SÃO JOSÉ DO RIO PRETO | DOMINGO, 07 DE AGOSTO DE 2022
PANDEMIA

Professores da rede municipal de Rio Preto pedem redução de carga horária

A mudança, que inclui redução de salário, significaria uma economia de aproximadamente R$ 500 mil por mês aos cofres públicos

Arthur Pazin
Publicado em 26/05/2020 às 18:35Atualizado em 07/06/2021 às 02:50
 Doze cidades ainda não decidiram se retomam ou não as aulas (Pixabay)

Doze cidades ainda não decidiram se retomam ou não as aulas (Pixabay)

Um grupo de professores de Educação Básica I (PEB I) da rede municipal de Educação de Rio Preto propôs à Secretaria a redução voluntária da jornada de trabalho de 40 para 35 horas com redução de salário como alternativa no período da pandemia do coronavírus. Os profissionais argumentam que a mudança significaria uma economia de aproximadamente R$ 500 mil por mês e R$ 6 milhões por ano aos cofres públicos.

De acordo com o grupo, a mudança não impactaria o andamento das atividades escolares, uma vez que a jornada em sala de aula é de 25 horas semanais para os alunos e as professoras com jornada de 40 horas cumprem 30 horas/aula semanais, ficando um dia à disposição para eventuais substituições, que muitas vezes não são necessárias.

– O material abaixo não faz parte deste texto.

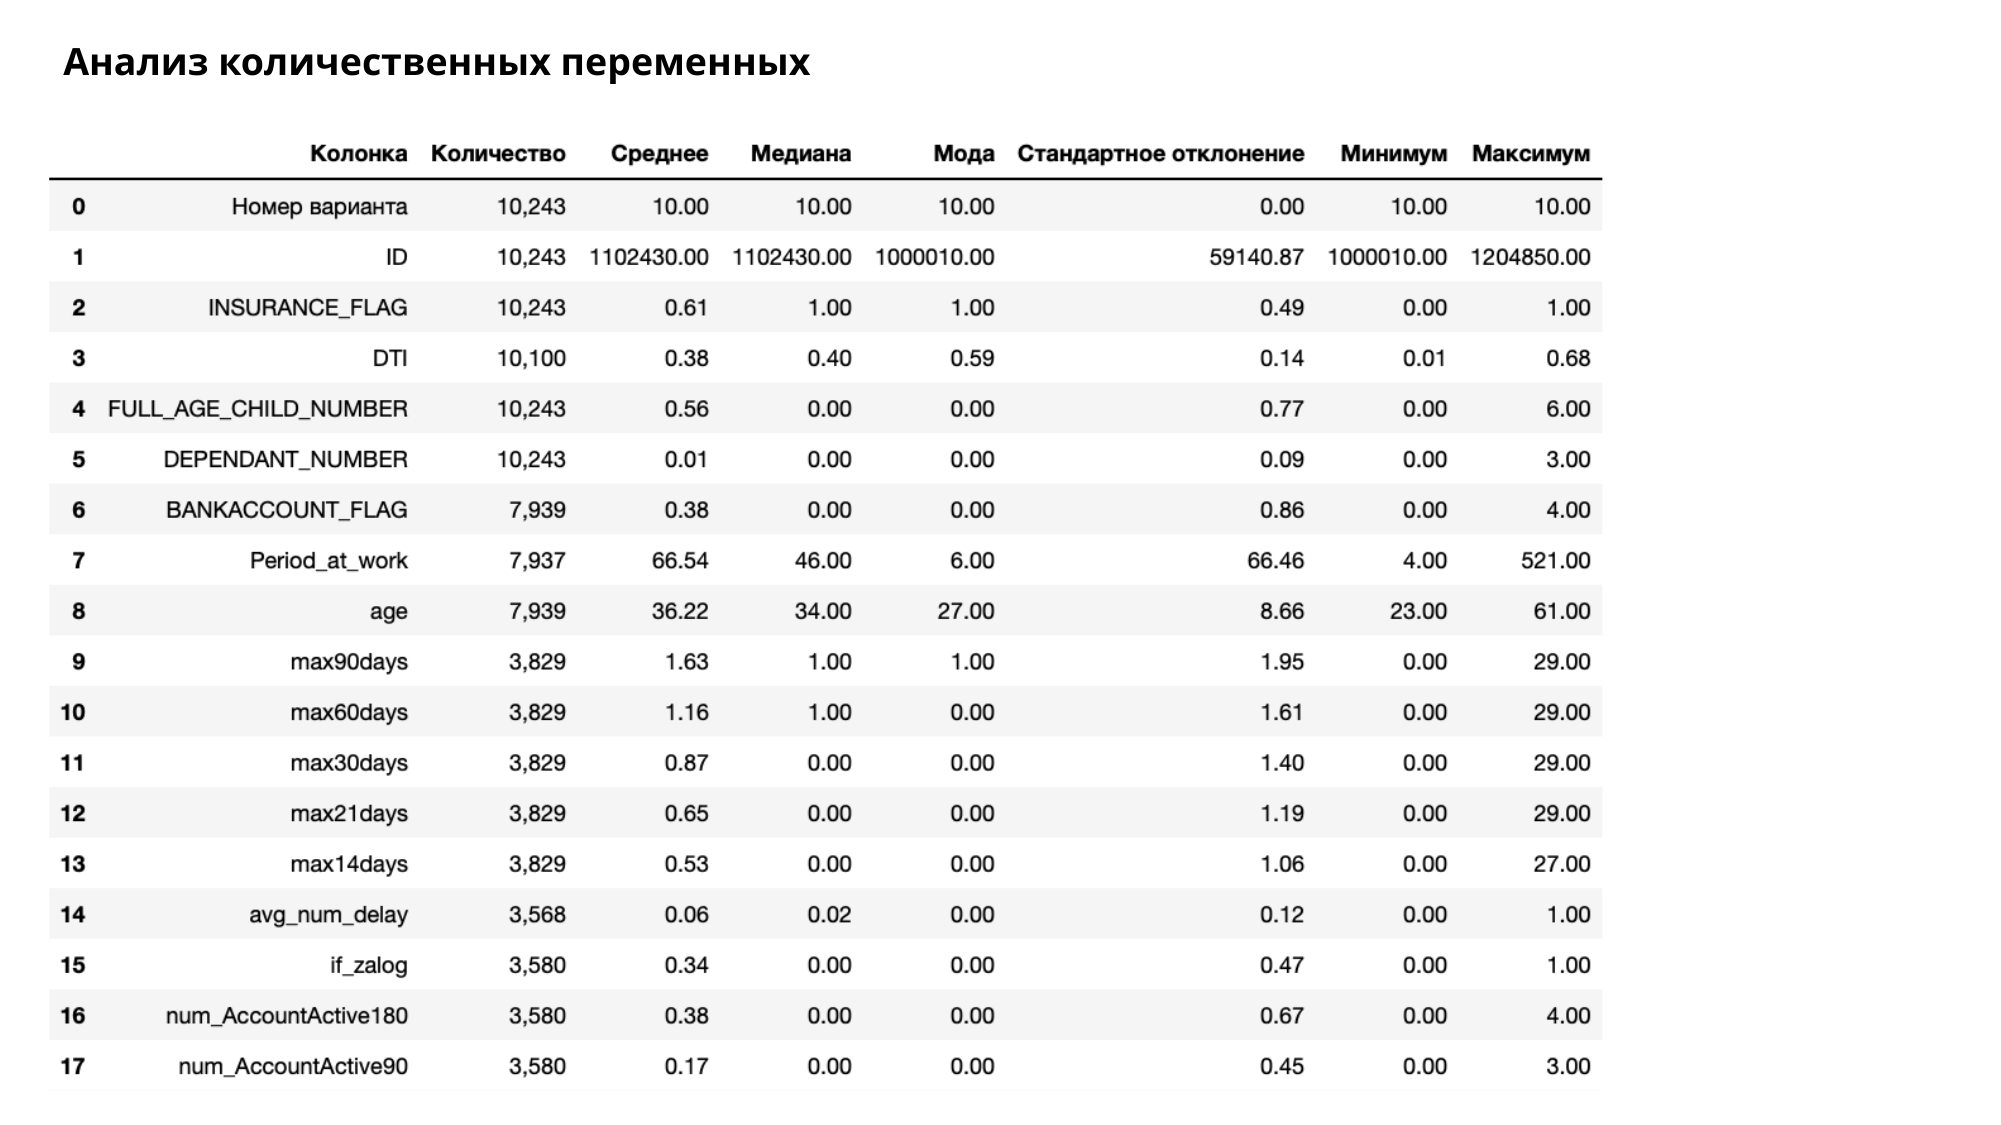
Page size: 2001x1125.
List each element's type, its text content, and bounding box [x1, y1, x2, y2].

picture [47, 131, 1603, 1092]
text_box Анализ количественных переменных [48, 37, 911, 90]
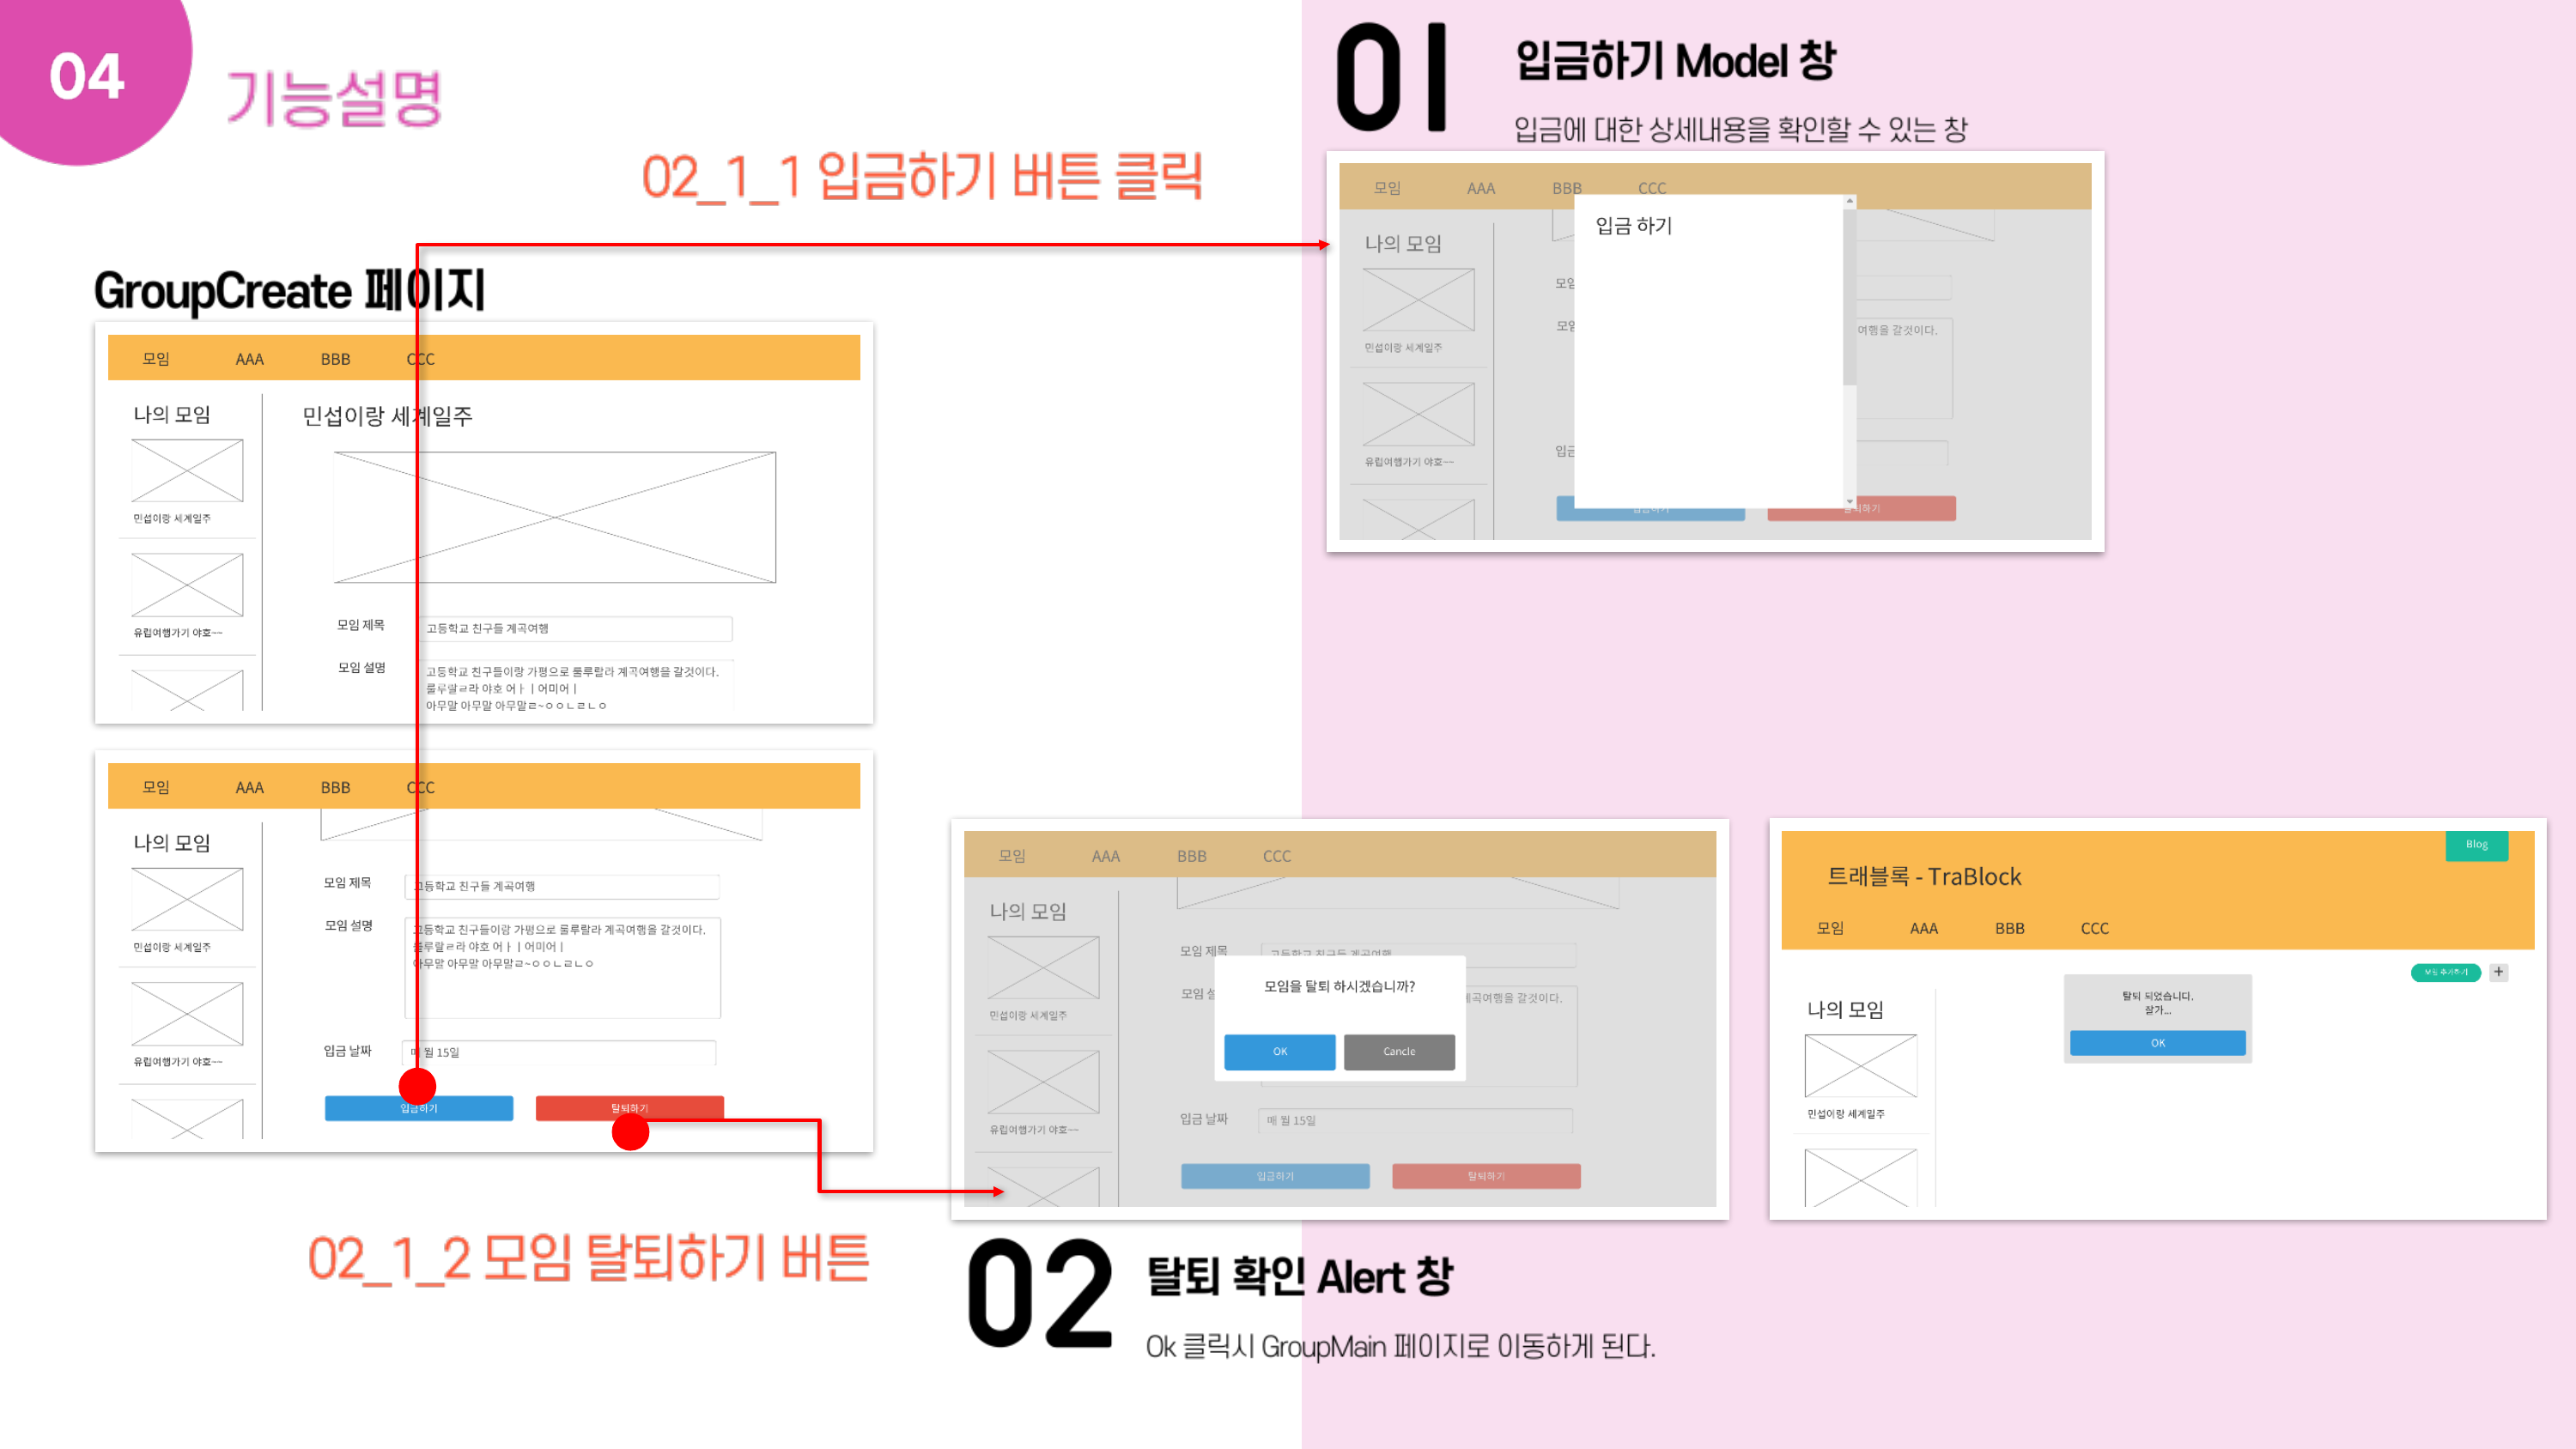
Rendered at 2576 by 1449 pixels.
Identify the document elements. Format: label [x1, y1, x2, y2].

A reivindicação existe desde 2014, quando iniciou-se a jornada de 40 horas na Educação Municipal. Em 2018, a pasta enviou às escolas municipais uma pesquisa para saber quais professores desta jornada teriam a intenção de reduzir seu turno para 35 horas trabalhadas. Na ocasião, a maioria dos educadores respondeu que gostaria de reduzir sua jornada. No entanto, a proposta não avançou.

À reportagem, uma professora, concursada desde 2014, que não quis se identificar, disse que para ela a redução é vantajosa, uma vez que ela passaria a ter uma vida particular. "Não posso marcar um médico, um compromisso, porque tem que estar sempre à disposição da escola. Então, não é injusto eu diminuir meu salário e poder trabalhar menos. É estressante para um professor uma jornada de 40 horas", explicou a profissional.

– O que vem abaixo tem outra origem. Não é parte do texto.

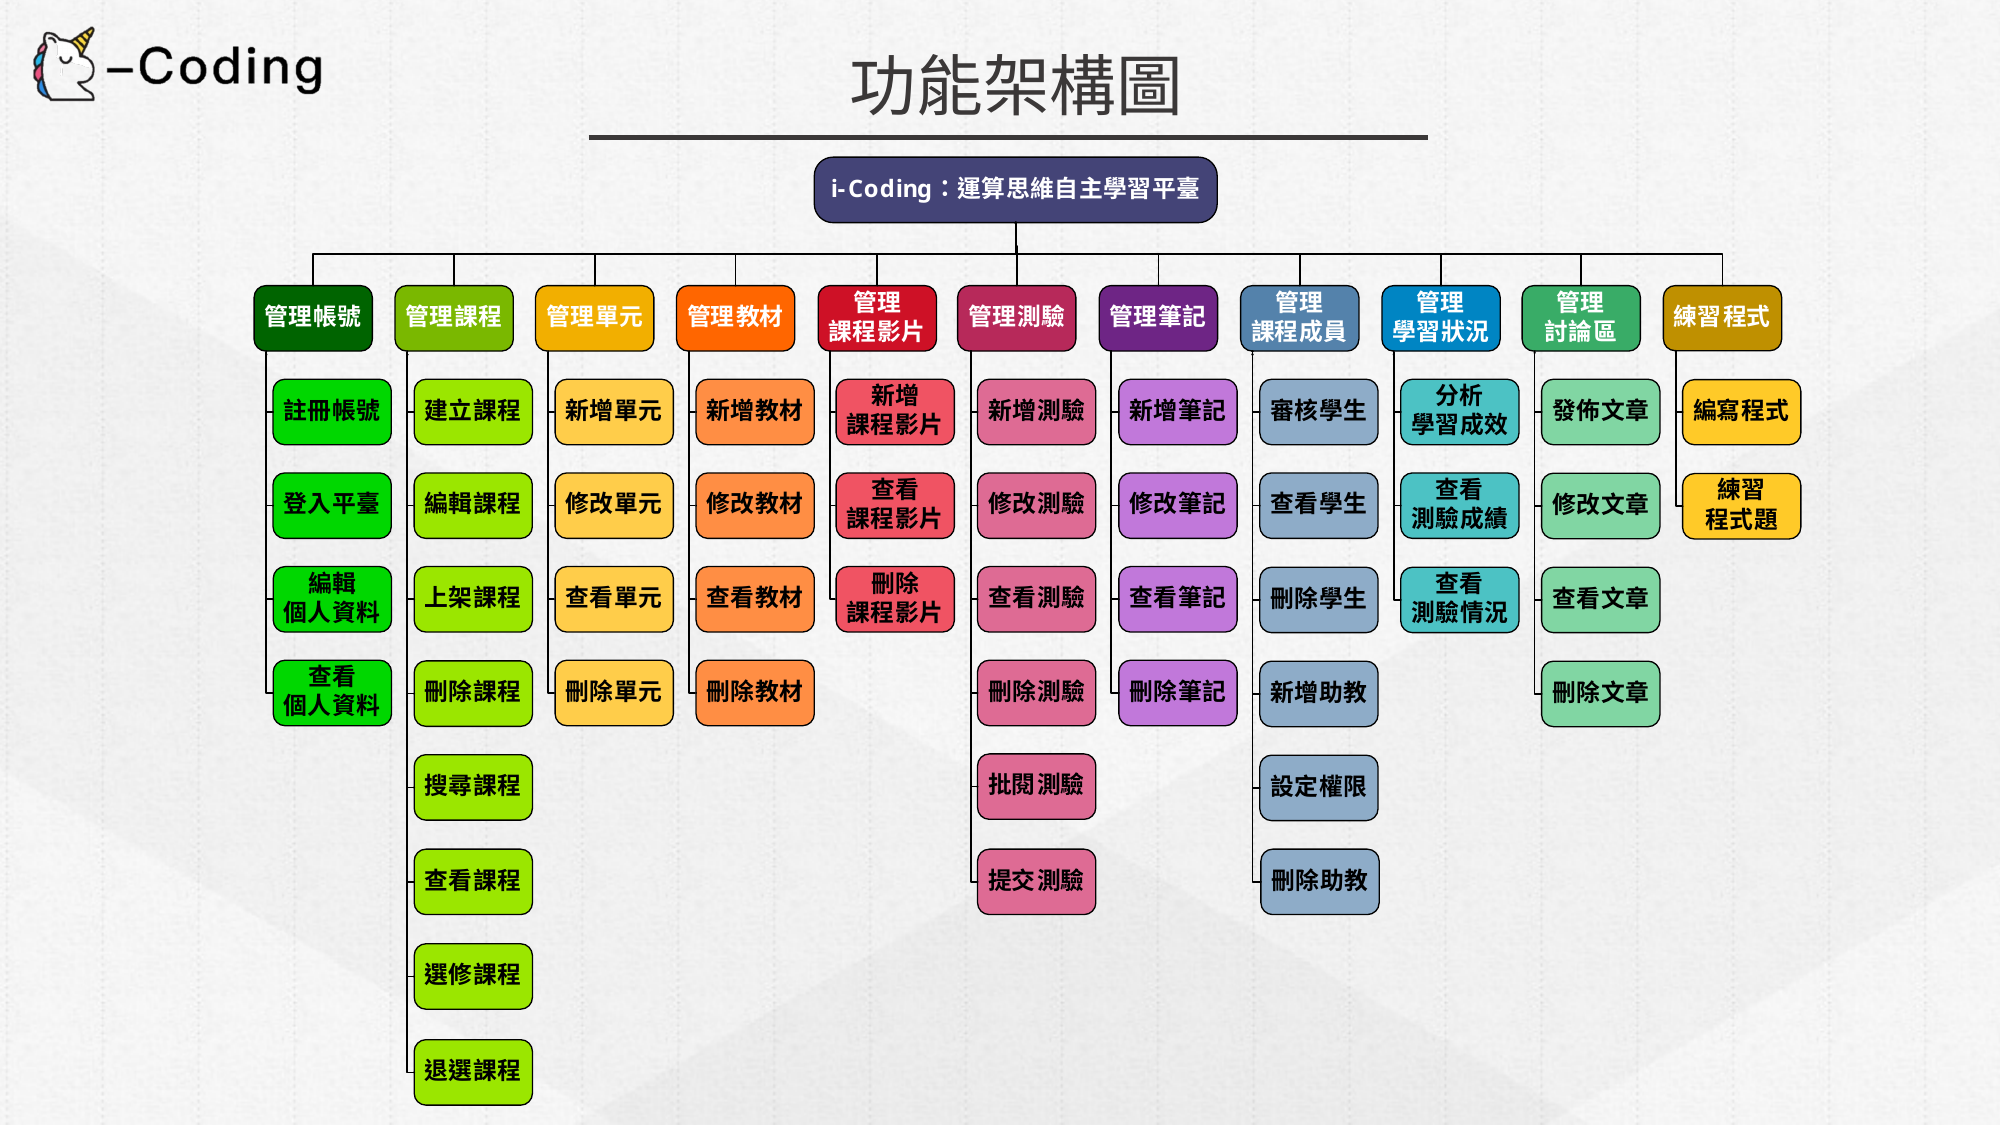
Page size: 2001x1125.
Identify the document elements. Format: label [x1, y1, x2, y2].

text_box [122, 32, 1986, 1125]
picture [0, 0, 2000, 1125]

De acordo com o coordenador geral da Atem (Sindicato dos Servidores da Educação), Fabiano de Jesus, cerca de 400 dos 700 professores querem a alteração na jornada. Ele lembra ainda que o valor economizado é o mesmo apontado pela Prefeitura para poder convocar os professores que tiveram a nomeação suspensa em função da pandemia. 

O representante da entidade protocolou um ofício ao município, lembrando que o professor tem a jornada semanal registrada por hora/aula, diferentemente dos demais funcionários públicos municipais, sendo então possível a migração de sua jornada semanal a partir da manifestação individual de cada professor e da conveniência do interesse público, como já ocorre com o Professor de Educação Básica II (PEB II), ao escolher a jornada semanal de 24 horas.

Em nota, a Secretaria de Educação informou que recebeu a solicitação por meio da Ouvidoria e que encaminhou o pedido ao departamento pessoal para análise.